Reviewed by Russell C. Davis, Ph.D.
(as included in the The Journal of Regression Therapy Volume ViII, No. 1, Fall 1994)
It may be reasonably assumed that Dr. Goldberg, through his writings, TV appearances, and conference presentations, is no stranger to our readers. In The Search for Grace, he presents a fascinating case study involving a patient whom Goldberg eventually regressed to a total of 46 past lifetimes. In an amazing example of karmic reoccurring connections, it was discovered that she (a female in her present life) had been murdered in 20 of these past lives by the same man with whom she presently found herself involved in yet another abusive relationship.
While cases involving the “connectedness” of two individuals in multiple lifetimes are a phenomenon well-known to past-life therapists, the scope of this patient’s repetitive pattern spanning 46 lifetimes is both unusual and significant. What is even more significant for those for whom validation and “proof” are important is the rather extensive documentation which Goldberg presents to the reader. This is particularly true of the most recent past lifetime of the patient, whom he calls “Ivy,” in which she, as Grace Doze, was murdered in 1927. The historical accuracy of the information presented by Goldberg’s patient during the regression to her life as Grace Doze was well-documented by researching newspapers as well as other public and police records of the time.
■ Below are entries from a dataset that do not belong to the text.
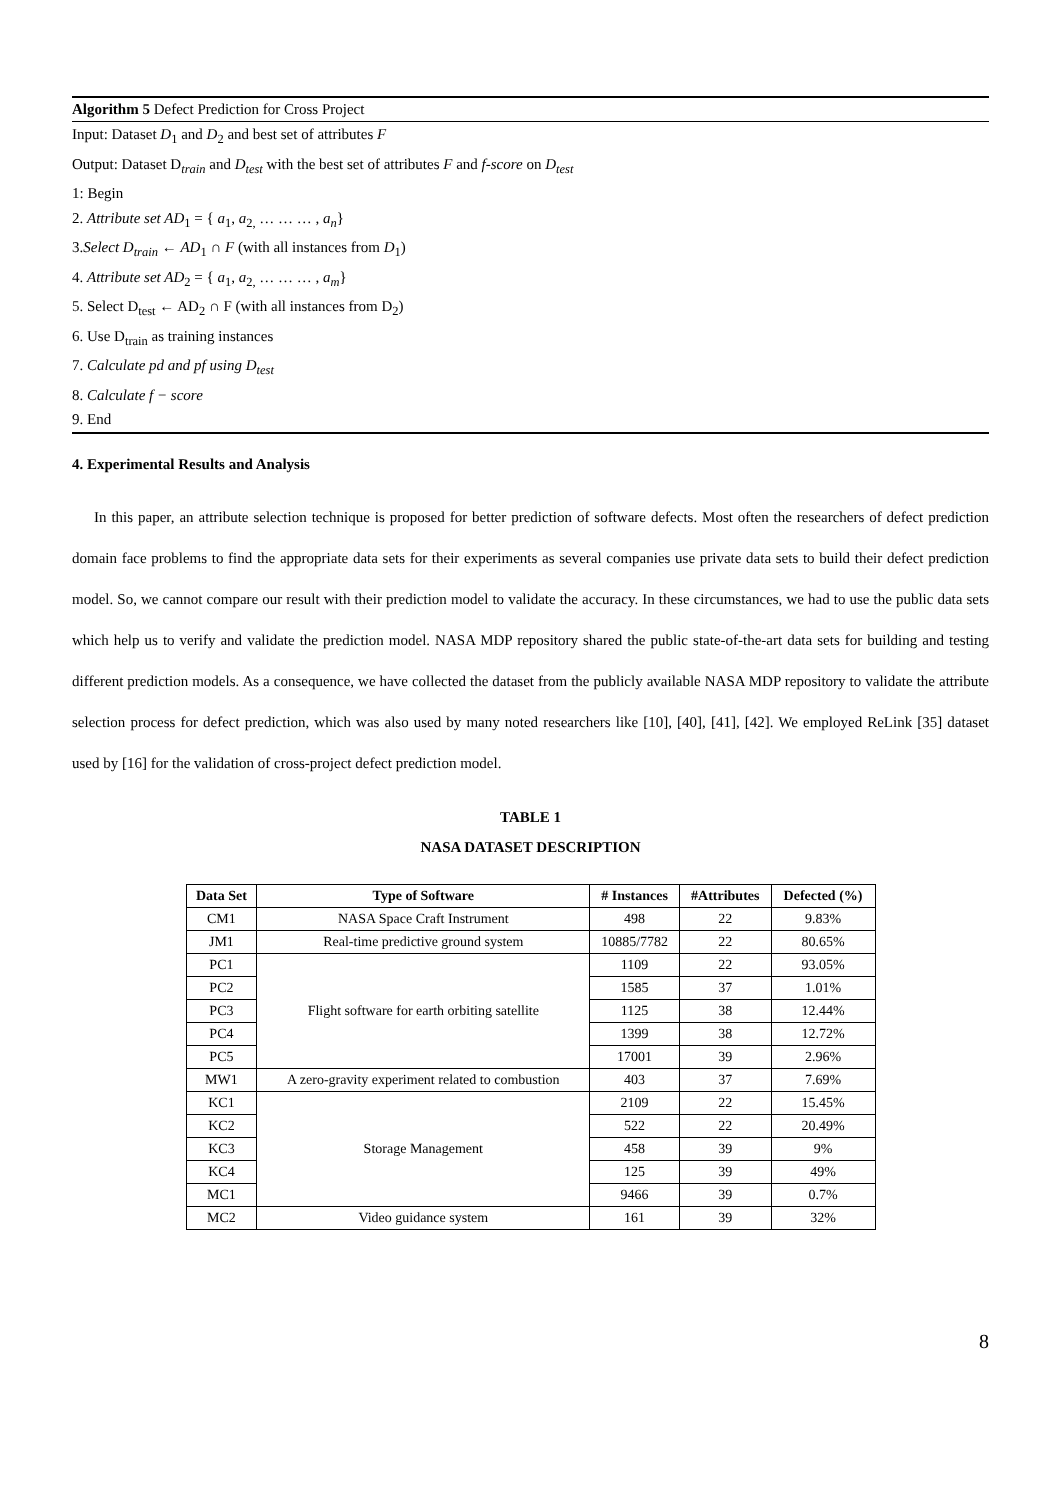Algorithm 5 Defect Prediction for Cross Project
Input: Dataset D<sub>1</sub> and D<sub>2</sub> and best set of attributes F
Output: Dataset D<sub>train</sub> and D<sub>test</sub> with the best set of attributes F and f-score on D<sub>test</sub>
1: Begin
2. Attribute set AD<sub>1</sub> = { a<sub>1</sub>, a<sub>2,</sub> … … … , a<sub>n</sub>}
3.Select D<sub>train</sub> ← AD<sub>1</sub> ∩ F (with all instances from D<sub>1</sub>)
4. Attribute set AD<sub>2</sub> = { a<sub>1</sub>, a<sub>2,</sub> … … … , a<sub>m</sub>}
5. Select D<sub>test</sub> ← AD<sub>2</sub> ∩ F (with all instances from D<sub>2</sub>)
6. Use D<sub>train</sub> as training instances
7. Calculate pd and pf using D<sub>test</sub>
8. Calculate f − score
9. End
4. Experimental Results and Analysis
In this paper, an attribute selection technique is proposed for better prediction of software defects. Most often the researchers of defect prediction domain face problems to find the appropriate data sets for their experiments as several companies use private data sets to build their defect prediction model. So, we cannot compare our result with their prediction model to validate the accuracy. In these circumstances, we had to use the public data sets which help us to verify and validate the prediction model. NASA MDP repository shared the public state-of-the-art data sets for building and testing different prediction models. As a consequence, we have collected the dataset from the publicly available NASA MDP repository to validate the attribute selection process for defect prediction, which was also used by many noted researchers like [10], [40], [41], [42]. We employed ReLink [35] dataset used by [16] for the validation of cross-project defect prediction model.
TABLE 1
NASA DATASET DESCRIPTION
| Data Set | Type of Software | # Instances | #Attributes | Defected (%) |
| --- | --- | --- | --- | --- |
| CM1 | NASA Space Craft Instrument | 498 | 22 | 9.83% |
| JM1 | Real-time predictive ground system | 10885/7782 | 22 | 80.65% |
| PC1 | Flight software for earth orbiting satellite | 1109 | 22 | 93.05% |
| PC2 | | 1585 | 37 | 1.01% |
| PC3 | | 1125 | 38 | 12.44% |
| PC4 | | 1399 | 38 | 12.72% |
| PC5 | | 17001 | 39 | 2.96% |
| MW1 | A zero-gravity experiment related to combustion | 403 | 37 | 7.69% |
| KC1 | Storage Management | 2109 | 22 | 15.45% |
| KC2 | | 522 | 22 | 20.49% |
| KC3 | | 458 | 39 | 9% |
| KC4 | | 125 | 39 | 49% |
| MC1 | | 9466 | 39 | 0.7% |
| MC2 | Video guidance system | 161 | 39 | 32% |
8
Much of the book is a collection of transcriptions of regression sessions of “Ivy” to previous lifetimes and the common pattern of abusive and deadly associations with the same man over and over again. Interspersed in the transcripts are Goldberg’s comments and psychological interpretations of the events (in addition to his doctorate in dentistry, he also has a Master’s in psychology), as well as references to the works of historians writing about the times in which these past lives were occurring. Goldberg also makes extensive reference to the theories of Wolf, Toben, and others concerning quantum physics, which he sees as a logical frame of reference from which to view the past life experience. Indeed, Goldberg devotes quite a bit of space to explaining these theories. He also presents the reader with some of the concepts of transpersonal psychology (Wilber, Bugental, et al) and, laudably, devotes an appendix to the topics of self-hypnosis and seeking a hypnotherapist for regression work. Lamentably, he fails to mention APRT as a resource for this purpose.
The book, because of its scope and the manner in which it was written, should be considered as appropriate for both the interested lay person and the professional alike. It must also be stated that, as one who in the past has been somewhat critical of Goldberg’s tendency to present material with a “this-is-what-I-think-and-therefore-that’s-the-way-it-is” tone, I now note with pleasure that in this book he has demonstrated a greater effort to substantiate his own ideas and opinions with documentation and references to the works of others. And it is perhaps in providing the reader with this kind of material that he not only strengthens his case, but also makes a valuable contribution to our ongoing efforts to validate PLT/PLR as a legitimate field.